A thread has a thread ID (TID) and a thread group ID (TGID). The TGID is what you get from getpid().
When a thread is cloned without CLONE_THREAD, it's given a new TID and it also has its TGID set to that value (i.e., a brand new PID).
With CLONE_THREAD, it's given a new TID but the TGID (hence the reported process ID) remains the same as the parent so they really have the same PID. However, they can distinguish themselves by getting the TID from gettid().
There's quite a bit of trickery going on there with regard to parent process IDs and delivery of signals (both to the threads within a group and the SIGCHLD to the parent), all which can be examined from the clone() man page.
It deserves some explanation. And it's simple as rain.
Consider this. A program has to do some things at the same time. Say, your program is printing "hello world!", each second, until somebody enters "hello, Mike", then, each second, it prints that string, waiting for John to change that in the future.
How do you write this the standard way? In your program, that basically prints "hello," you must create another branch that is waiting for user input.
You create two processes, one outputting those strings, and another one, waiting the user input.
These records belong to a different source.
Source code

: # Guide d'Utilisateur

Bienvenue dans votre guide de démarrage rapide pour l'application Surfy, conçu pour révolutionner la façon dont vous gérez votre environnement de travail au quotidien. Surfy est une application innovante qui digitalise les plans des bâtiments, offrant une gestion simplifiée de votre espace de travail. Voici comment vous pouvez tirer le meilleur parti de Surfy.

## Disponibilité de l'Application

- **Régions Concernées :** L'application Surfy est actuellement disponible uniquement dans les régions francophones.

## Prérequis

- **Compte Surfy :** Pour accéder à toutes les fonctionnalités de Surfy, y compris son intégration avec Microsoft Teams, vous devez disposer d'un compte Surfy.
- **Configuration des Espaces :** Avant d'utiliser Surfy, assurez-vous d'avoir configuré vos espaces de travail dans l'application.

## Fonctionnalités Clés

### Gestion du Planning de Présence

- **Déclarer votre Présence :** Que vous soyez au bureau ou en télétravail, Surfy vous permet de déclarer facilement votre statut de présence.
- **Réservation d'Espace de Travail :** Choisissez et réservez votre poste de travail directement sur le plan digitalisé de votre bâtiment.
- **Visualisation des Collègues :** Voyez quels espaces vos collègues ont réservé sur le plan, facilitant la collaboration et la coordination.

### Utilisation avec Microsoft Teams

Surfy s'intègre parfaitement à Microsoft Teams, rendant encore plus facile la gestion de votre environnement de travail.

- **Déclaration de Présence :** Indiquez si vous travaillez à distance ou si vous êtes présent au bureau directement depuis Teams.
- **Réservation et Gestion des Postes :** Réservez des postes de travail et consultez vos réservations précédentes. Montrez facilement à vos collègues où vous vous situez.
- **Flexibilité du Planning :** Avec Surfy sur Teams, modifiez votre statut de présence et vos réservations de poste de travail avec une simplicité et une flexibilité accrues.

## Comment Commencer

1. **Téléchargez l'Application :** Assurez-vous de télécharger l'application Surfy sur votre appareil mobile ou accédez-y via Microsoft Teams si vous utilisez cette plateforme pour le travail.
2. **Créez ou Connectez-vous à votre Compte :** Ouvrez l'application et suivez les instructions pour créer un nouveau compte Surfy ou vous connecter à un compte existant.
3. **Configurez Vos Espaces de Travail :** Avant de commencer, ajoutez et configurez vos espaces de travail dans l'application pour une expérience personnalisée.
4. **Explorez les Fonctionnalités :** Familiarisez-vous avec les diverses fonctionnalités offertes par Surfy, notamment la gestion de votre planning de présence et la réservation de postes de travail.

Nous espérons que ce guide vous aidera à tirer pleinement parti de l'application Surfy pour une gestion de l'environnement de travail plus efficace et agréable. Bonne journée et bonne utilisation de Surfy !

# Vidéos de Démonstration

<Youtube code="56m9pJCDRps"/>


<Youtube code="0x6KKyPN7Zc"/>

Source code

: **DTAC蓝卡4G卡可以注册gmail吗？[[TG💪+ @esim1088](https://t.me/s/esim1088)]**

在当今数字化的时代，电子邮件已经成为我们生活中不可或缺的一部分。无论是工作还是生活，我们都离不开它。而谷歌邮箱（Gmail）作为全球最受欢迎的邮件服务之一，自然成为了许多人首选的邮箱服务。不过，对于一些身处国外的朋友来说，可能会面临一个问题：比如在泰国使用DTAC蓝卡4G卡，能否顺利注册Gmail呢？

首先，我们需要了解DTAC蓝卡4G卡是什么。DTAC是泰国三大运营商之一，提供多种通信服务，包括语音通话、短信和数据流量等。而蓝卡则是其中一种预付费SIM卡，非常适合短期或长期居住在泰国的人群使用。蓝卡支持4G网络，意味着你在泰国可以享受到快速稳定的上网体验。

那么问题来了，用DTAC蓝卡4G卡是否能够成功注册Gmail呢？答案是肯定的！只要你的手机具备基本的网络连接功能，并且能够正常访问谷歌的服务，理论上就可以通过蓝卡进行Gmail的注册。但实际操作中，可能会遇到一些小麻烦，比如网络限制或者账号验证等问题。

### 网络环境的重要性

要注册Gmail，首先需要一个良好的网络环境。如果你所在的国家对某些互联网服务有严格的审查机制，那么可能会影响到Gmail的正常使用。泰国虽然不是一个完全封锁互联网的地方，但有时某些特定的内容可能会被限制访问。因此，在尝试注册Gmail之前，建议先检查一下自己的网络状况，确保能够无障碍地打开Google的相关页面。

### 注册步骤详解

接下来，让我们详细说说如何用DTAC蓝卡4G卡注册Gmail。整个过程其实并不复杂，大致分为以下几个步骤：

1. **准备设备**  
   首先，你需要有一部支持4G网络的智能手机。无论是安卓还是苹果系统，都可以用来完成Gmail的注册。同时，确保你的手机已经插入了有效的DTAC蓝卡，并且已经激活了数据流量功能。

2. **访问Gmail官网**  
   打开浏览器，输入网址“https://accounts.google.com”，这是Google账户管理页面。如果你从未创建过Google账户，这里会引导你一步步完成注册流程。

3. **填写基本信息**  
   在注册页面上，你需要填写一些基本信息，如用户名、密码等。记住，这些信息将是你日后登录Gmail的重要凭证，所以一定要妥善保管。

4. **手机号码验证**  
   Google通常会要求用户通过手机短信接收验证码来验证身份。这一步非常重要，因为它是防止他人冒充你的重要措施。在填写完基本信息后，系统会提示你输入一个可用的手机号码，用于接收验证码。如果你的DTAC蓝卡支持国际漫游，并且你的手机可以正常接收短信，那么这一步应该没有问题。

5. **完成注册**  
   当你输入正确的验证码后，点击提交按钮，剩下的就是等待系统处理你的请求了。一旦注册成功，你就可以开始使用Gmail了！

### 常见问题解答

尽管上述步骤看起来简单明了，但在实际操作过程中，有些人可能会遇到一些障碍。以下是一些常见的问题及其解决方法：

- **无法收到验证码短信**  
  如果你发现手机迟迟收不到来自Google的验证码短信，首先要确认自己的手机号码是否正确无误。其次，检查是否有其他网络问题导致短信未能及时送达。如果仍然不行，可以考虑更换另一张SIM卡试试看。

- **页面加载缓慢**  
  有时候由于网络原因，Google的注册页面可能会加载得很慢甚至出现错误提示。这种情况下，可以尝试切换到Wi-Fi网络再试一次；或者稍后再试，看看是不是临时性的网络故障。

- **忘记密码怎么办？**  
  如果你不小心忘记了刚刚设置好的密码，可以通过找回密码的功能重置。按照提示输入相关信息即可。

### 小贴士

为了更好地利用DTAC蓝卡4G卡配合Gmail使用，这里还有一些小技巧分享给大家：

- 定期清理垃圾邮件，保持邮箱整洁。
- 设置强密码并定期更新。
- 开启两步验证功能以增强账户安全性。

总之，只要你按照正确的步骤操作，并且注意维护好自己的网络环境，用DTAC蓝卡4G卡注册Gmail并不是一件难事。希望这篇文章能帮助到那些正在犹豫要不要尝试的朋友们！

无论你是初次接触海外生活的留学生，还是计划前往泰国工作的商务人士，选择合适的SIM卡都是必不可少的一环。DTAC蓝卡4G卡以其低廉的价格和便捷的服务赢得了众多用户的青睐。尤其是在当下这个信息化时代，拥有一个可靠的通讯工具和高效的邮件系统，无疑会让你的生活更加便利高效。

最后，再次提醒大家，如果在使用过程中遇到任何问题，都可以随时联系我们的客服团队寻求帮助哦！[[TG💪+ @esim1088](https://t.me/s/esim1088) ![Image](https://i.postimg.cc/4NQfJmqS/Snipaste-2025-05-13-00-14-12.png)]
And, the only way to create a new process in UNIX was calling the system call fork(), like this:
ret = fork();
if(ret > 0) /* parent, continue waiting */
else /* child */
This scheme posed numerous problems. The user enters "Mike" but you have no simple way to pass that string to the parent process so that it'd be able to print that, because +each+ process has its own view of memory that isn't shared with the child.
When the processes are created by fork(), each one receives a copy of the memory existing at that moment, and if that memory really changes later, the mapping that was identical for those memory segments will be chaged at once (it's called a copy-on-write mechanism).
Another thingies to share between the child and the parent are, for example, opened file descriptors, descriptors of the shared memory, input/outpue stuff, etc., that also wouldn't survive after fork().
So. The very fork() call had to be alleviated, to include shared memory/signals etc. But how? This was the idea behind clone(). That call takes a flag indicating what exatly would you share with the child. For example, the memory, the signal handlers, etc. And if you call this with flag=0, this will be identical to fork(), up to the args they take. And when POSIX pthreads are created, that flag will reflect the attributes you have indicated in pthread_attr.
From the kernel point of view, there's no difference between the processes created such way, and no special semantics to differentiate the "processess". The kernel does not even know, what that "thread" is, it creates a new process, but it simply combines it as belogning to that process group that had the parent who called it, taking care what that process may do. So, you have different procesess (that share the same pid) combined in a process group each assigned with a different "TID" (that starts from PID of the parent).
Care to explain that clone() does exactly that. You may pass this whaterver you need (as the matter of fact, the old vfork() call will do). Are you going to share memory? Hanlers? You may tune everything, just be sure you don't clash with the pthreads library written right away around this very call.
An important thing, the kernel vesion is quite outrageous, it expects just 2 out of 4 parameters to be passed, the user stack, and options.
Since PID is an unique identifier for a process, there's no way to have two distinct process with the same PID.
Threads (which have the same visible 'pid') are implemented with the clone() call. When the flag CLONE_THREAD is supplied then the new process (a 'thread') share the Thread Group Identifier (TGID) with its creator process. getpid actually returns the TGID.
See the clone manpage for more details.
In summary the real PID, as seen by the kernel is always different. The visible PID is the same for threads.